There’s a literary crowd filling out the Gate Theatre tonight. Not one member of the audience would look out of place giving a lecture on Russian literature and I’m beginning to think I should invest in some tweed.
Lit by a few hanging lanterns, the space is appropriately dark and small for the recreation of a tale about a tortured chap in cramped train car, and the adaptation stays true to this minimalist approach to Tolstoy’s short story. I was once told, or once read, or once heard –basically I had a clever thought and knew for shizz that it wasn’t my own- that not much comes from comparing different media. It’s like saying ‘Which do you prefer, this painting or this song?’ They’re too different, they bring different things to the table, there’s no point comparing them. So I try not to think about the story and appreciate the play for what it is, all the while praying it’s not going to be a monologue.

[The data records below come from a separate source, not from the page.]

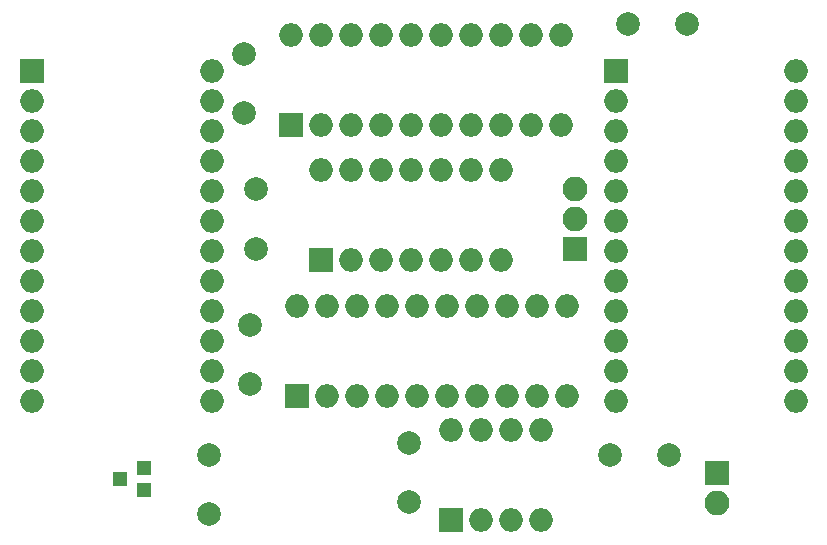
<source format=gts>
G04 #@! TF.FileFunction,Soldermask,Top*
%FSLAX46Y46*%
G04 Gerber Fmt 4.6, Leading zero omitted, Abs format (unit mm)*
G04 Created by KiCad (PCBNEW 4.0.7) date 09/03/18 17:01:03*
%MOMM*%
%LPD*%
G01*
G04 APERTURE LIST*
%ADD10C,0.100000*%
%ADD11C,2.000000*%
%ADD12R,2.000000X2.000000*%
%ADD13O,2.000000X2.000000*%
%ADD14R,2.100000X2.100000*%
%ADD15O,2.100000X2.100000*%
%ADD16R,1.300000X1.200000*%
G04 APERTURE END LIST*
D10*
D11*
X73000000Y-47000000D03*
X73000000Y-52000000D03*
X69000000Y-74500000D03*
X69000000Y-69500000D03*
X72000000Y-35500000D03*
X72000000Y-40500000D03*
X72500000Y-58500000D03*
X72500000Y-63500000D03*
X108000000Y-69500000D03*
X103000000Y-69500000D03*
X86000000Y-68500000D03*
X86000000Y-73500000D03*
X104500000Y-33000000D03*
X109500000Y-33000000D03*
D12*
X54000000Y-37000000D03*
D13*
X69240000Y-64940000D03*
X54000000Y-39540000D03*
X69240000Y-62400000D03*
X54000000Y-42080000D03*
X69240000Y-59860000D03*
X54000000Y-44620000D03*
X69240000Y-57320000D03*
X54000000Y-47160000D03*
X69240000Y-54780000D03*
X54000000Y-49700000D03*
X69240000Y-52240000D03*
X54000000Y-52240000D03*
X69240000Y-49700000D03*
X54000000Y-54780000D03*
X69240000Y-47160000D03*
X54000000Y-57320000D03*
X69240000Y-44620000D03*
X54000000Y-59860000D03*
X69240000Y-42080000D03*
X54000000Y-62400000D03*
X69240000Y-39540000D03*
X54000000Y-64940000D03*
X69240000Y-37000000D03*
D14*
X112000000Y-71000000D03*
D15*
X112000000Y-73540000D03*
D14*
X100000000Y-52000000D03*
D15*
X100000000Y-49460000D03*
X100000000Y-46920000D03*
D16*
X63500000Y-72450000D03*
X63500000Y-70550000D03*
X61500000Y-71500000D03*
D12*
X76000000Y-41500000D03*
D13*
X98860000Y-33880000D03*
X78540000Y-41500000D03*
X96320000Y-33880000D03*
X81080000Y-41500000D03*
X93780000Y-33880000D03*
X83620000Y-41500000D03*
X91240000Y-33880000D03*
X86160000Y-41500000D03*
X88700000Y-33880000D03*
X88700000Y-41500000D03*
X86160000Y-33880000D03*
X91240000Y-41500000D03*
X83620000Y-33880000D03*
X93780000Y-41500000D03*
X81080000Y-33880000D03*
X96320000Y-41500000D03*
X78540000Y-33880000D03*
X98860000Y-41500000D03*
X76000000Y-33880000D03*
D12*
X76500000Y-64500000D03*
D13*
X99360000Y-56880000D03*
X79040000Y-64500000D03*
X96820000Y-56880000D03*
X81580000Y-64500000D03*
X94280000Y-56880000D03*
X84120000Y-64500000D03*
X91740000Y-56880000D03*
X86660000Y-64500000D03*
X89200000Y-56880000D03*
X89200000Y-64500000D03*
X86660000Y-56880000D03*
X91740000Y-64500000D03*
X84120000Y-56880000D03*
X94280000Y-64500000D03*
X81580000Y-56880000D03*
X96820000Y-64500000D03*
X79040000Y-56880000D03*
X99360000Y-64500000D03*
X76500000Y-56880000D03*
D12*
X78500000Y-53000000D03*
D13*
X93740000Y-45380000D03*
X81040000Y-53000000D03*
X91200000Y-45380000D03*
X83580000Y-53000000D03*
X88660000Y-45380000D03*
X86120000Y-53000000D03*
X86120000Y-45380000D03*
X88660000Y-53000000D03*
X83580000Y-45380000D03*
X91200000Y-53000000D03*
X81040000Y-45380000D03*
X93740000Y-53000000D03*
X78500000Y-45380000D03*
D12*
X89500000Y-75000000D03*
D13*
X97120000Y-67380000D03*
X92040000Y-75000000D03*
X94580000Y-67380000D03*
X94580000Y-75000000D03*
X92040000Y-67380000D03*
X97120000Y-75000000D03*
X89500000Y-67380000D03*
D12*
X103500000Y-37000000D03*
D13*
X118740000Y-64940000D03*
X103500000Y-39540000D03*
X118740000Y-62400000D03*
X103500000Y-42080000D03*
X118740000Y-59860000D03*
X103500000Y-44620000D03*
X118740000Y-57320000D03*
X103500000Y-47160000D03*
X118740000Y-54780000D03*
X103500000Y-49700000D03*
X118740000Y-52240000D03*
X103500000Y-52240000D03*
X118740000Y-49700000D03*
X103500000Y-54780000D03*
X118740000Y-47160000D03*
X103500000Y-57320000D03*
X118740000Y-44620000D03*
X103500000Y-59860000D03*
X118740000Y-42080000D03*
X103500000Y-62400000D03*
X118740000Y-39540000D03*
X103500000Y-64940000D03*
X118740000Y-37000000D03*
M02*

</source>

It is a monologue. One lucky actor has all the lines. Two points about this though. For one, the lines are freakin’ awesome. The story has been strikingly adapted by Nancy Harris but she has adapted it for a monologue. In doing this she has stripped away some great opportunities for comedy like the reactions of other characters to the protagonist’s irrational ramblings or the joy of overhearing other peoples conversations. For another, the lucky thespian who gets all these well-crafted lines is Hilton McRae who recently portrayed a truly creepy child molester on death row in the Channel 4 pseudo documentary ‘The Execution of Gary Glitter’. McRae was impressively disturbing in the drama and here he absolutely nailed the bilious thoughts of a man obsessed. Confirming his perfect comic timing were the snickers of the audience at his timeless insights on men, women and marriage.

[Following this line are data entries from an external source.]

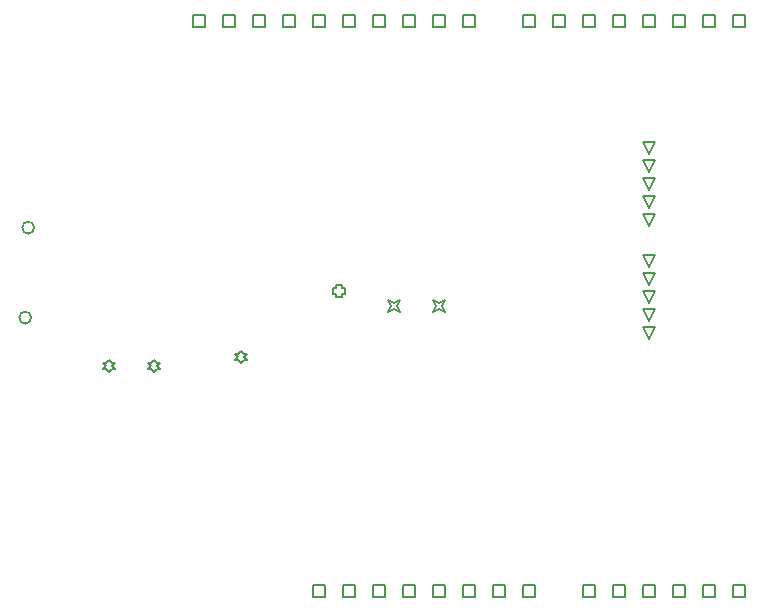
<source format=gbr>
%TF.GenerationSoftware,Altium Limited,Altium Designer,25.5.2 (35)*%
G04 Layer_Color=2752767*
%FSLAX45Y45*%
%MOMM*%
%TF.SameCoordinates,3BADBC57-1BA9-4FDE-98A5-202BFE76BA5A*%
%TF.FilePolarity,Positive*%
%TF.FileFunction,Drawing*%
%TF.Part,Single*%
G01*
G75*
%TA.AperFunction,NonConductor*%
%ADD44C,0.12700*%
%ADD45C,0.16933*%
D44*
X3759200Y203200D02*
Y304800D01*
X3860800D01*
Y203200D01*
X3759200D01*
X4521200D02*
Y304800D01*
X4622800D01*
Y203200D01*
X4521200D01*
X2489200Y5029200D02*
Y5130800D01*
X2590800D01*
Y5029200D01*
X2489200D01*
X4267200Y203200D02*
Y304800D01*
X4368800D01*
Y203200D01*
X4267200D01*
X4013200D02*
Y304800D01*
X4114800D01*
Y203200D01*
X4013200D01*
X6299200Y5029200D02*
Y5130800D01*
X6400800D01*
Y5029200D01*
X6299200D01*
X6045200D02*
Y5130800D01*
X6146800D01*
Y5029200D01*
X6045200D01*
X5791200D02*
Y5130800D01*
X5892800D01*
Y5029200D01*
X5791200D01*
X5537200D02*
Y5130800D01*
X5638800D01*
Y5029200D01*
X5537200D01*
X5283200D02*
Y5130800D01*
X5384800D01*
Y5029200D01*
X5283200D01*
X5029200D02*
Y5130800D01*
X5130800D01*
Y5029200D01*
X5029200D01*
X4775200D02*
Y5130800D01*
X4876800D01*
Y5029200D01*
X4775200D01*
X4521200D02*
Y5130800D01*
X4622800D01*
Y5029200D01*
X4521200D01*
X3505200Y203200D02*
Y304800D01*
X3606800D01*
Y203200D01*
X3505200D01*
X3251200D02*
Y304800D01*
X3352800D01*
Y203200D01*
X3251200D01*
X2997200D02*
Y304800D01*
X3098800D01*
Y203200D01*
X2997200D01*
X2743200D02*
Y304800D01*
X2844800D01*
Y203200D01*
X2743200D01*
X6299200D02*
Y304800D01*
X6400800D01*
Y203200D01*
X6299200D01*
X6045200D02*
Y304800D01*
X6146800D01*
Y203200D01*
X6045200D01*
X5791200D02*
Y304800D01*
X5892800D01*
Y203200D01*
X5791200D01*
X5537200D02*
Y304800D01*
X5638800D01*
Y203200D01*
X5537200D01*
X5283200D02*
Y304800D01*
X5384800D01*
Y203200D01*
X5283200D01*
X5029200D02*
Y304800D01*
X5130800D01*
Y203200D01*
X5029200D01*
X1727200Y5029200D02*
Y5130800D01*
X1828800D01*
Y5029200D01*
X1727200D01*
X1981200D02*
Y5130800D01*
X2082800D01*
Y5029200D01*
X1981200D01*
X2235200D02*
Y5130800D01*
X2336800D01*
Y5029200D01*
X2235200D01*
X2743200D02*
Y5130800D01*
X2844800D01*
Y5029200D01*
X2743200D01*
X2997200D02*
Y5130800D01*
X3098800D01*
Y5029200D01*
X2997200D01*
X3251200D02*
Y5130800D01*
X3352800D01*
Y5029200D01*
X3251200D01*
X3505200D02*
Y5130800D01*
X3606800D01*
Y5029200D01*
X3505200D01*
X3759200D02*
Y5130800D01*
X3860800D01*
Y5029200D01*
X3759200D01*
X4013200D02*
Y5130800D01*
X4114800D01*
Y5029200D01*
X4013200D01*
X3759200Y2616200D02*
X3784600Y2667000D01*
X3759200Y2717800D01*
X3810000Y2692400D01*
X3860800Y2717800D01*
X3835400Y2667000D01*
X3860800Y2616200D01*
X3810000Y2641600D01*
X3759200Y2616200D01*
X2133600Y2184400D02*
X2159000Y2209800D01*
X2184400D01*
X2159000Y2235200D01*
X2184400Y2260600D01*
X2159000D01*
X2133600Y2286000D01*
X2108200Y2260600D01*
X2082800D01*
X2108200Y2235200D01*
X2082800Y2209800D01*
X2108200D01*
X2133600Y2184400D01*
X5588000Y2387600D02*
X5537200Y2489200D01*
X5638800D01*
X5588000Y2387600D01*
Y2692400D02*
X5537200Y2794000D01*
X5638800D01*
X5588000Y2692400D01*
Y3340100D02*
X5537200Y3441700D01*
X5638800D01*
X5588000Y3340100D01*
Y2997200D02*
X5537200Y3098800D01*
X5638800D01*
X5588000Y2997200D01*
Y2844800D02*
X5537200Y2946400D01*
X5638800D01*
X5588000Y2844800D01*
Y3492500D02*
X5537200Y3594100D01*
X5638800D01*
X5588000Y3492500D01*
Y3797300D02*
X5537200Y3898900D01*
X5638800D01*
X5588000Y3797300D01*
Y2540000D02*
X5537200Y2641600D01*
X5638800D01*
X5588000Y2540000D01*
Y3949700D02*
X5537200Y4051300D01*
X5638800D01*
X5588000Y3949700D01*
Y3644900D02*
X5537200Y3746500D01*
X5638800D01*
X5588000Y3644900D01*
X3378200Y2616200D02*
X3403600Y2667000D01*
X3378200Y2717800D01*
X3429000Y2692400D01*
X3479800Y2717800D01*
X3454400Y2667000D01*
X3479800Y2616200D01*
X3429000Y2641600D01*
X3378200Y2616200D01*
X2933700Y2768600D02*
Y2743200D01*
X2984500D01*
Y2768600D01*
X3009900D01*
Y2819400D01*
X2984500D01*
Y2844800D01*
X2933700D01*
Y2819400D01*
X2908300D01*
Y2768600D01*
X2933700D01*
X1397000Y2108200D02*
X1422400Y2133600D01*
X1447800D01*
X1422400Y2159000D01*
X1447800Y2184400D01*
X1422400D01*
X1397000Y2209800D01*
X1371600Y2184400D01*
X1346200D01*
X1371600Y2159000D01*
X1346200Y2133600D01*
X1371600D01*
X1397000Y2108200D01*
X1016000D02*
X1041400Y2133600D01*
X1066800D01*
X1041400Y2159000D01*
X1066800Y2184400D01*
X1041400D01*
X1016000Y2209800D01*
X990600Y2184400D01*
X965200D01*
X990600Y2159000D01*
X965200Y2133600D01*
X990600D01*
X1016000Y2108200D01*
D45*
X355600Y2565400D02*
G03*
X355600Y2565400I-50800J0D01*
G01*
X381000Y3327400D02*
G03*
X381000Y3327400I-50800J0D01*
G01*
%TF.MD5,2e2b98ed5f098078b35b502b9bb24663*%
M02*

</source>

He could be even better if his portrayal of the unassuming train bound killer was a bit more murderous. He makes Pozdynyshev perfectly believable as an amiable but essentially sinister, over-sharing stranger; polite and well-spoken with just the right amount of crazy to keep you amused and slightly frightened, but is this wallower really capable of knifing his wife? His senseless fury over the way she cracks her egg at the beginning of the play is more of a prequel to butchery than the way he storms in on her affair.
The production itself is excellent. Flickers of candlelight illuminate the figures of his childhood friends and his young wife behind a scrim. We see them playing music together and falling in love. This delicate depiction of Pozdynyshev's memories and assumptions raises the level of intrigue. Overlooking the sensation of being trapped in his train car and not giving him the chance to react to his own claustrophobia, the stage was spacious and empty. You might have forgotten a train was involved at all if it hadn't been for the atmospheric sound of wheels on track. The fusing of actors and musicians is flawless and the soundtrack inspires Pozdynyshev's train of thought which races and slows with the tempo.
In reality, you'd get off at the next stop and change carriages but in Gate Theatre's production an hour and a half flies by and you only feel like leaving once and that's when the elder gentlemen says 'nipple'.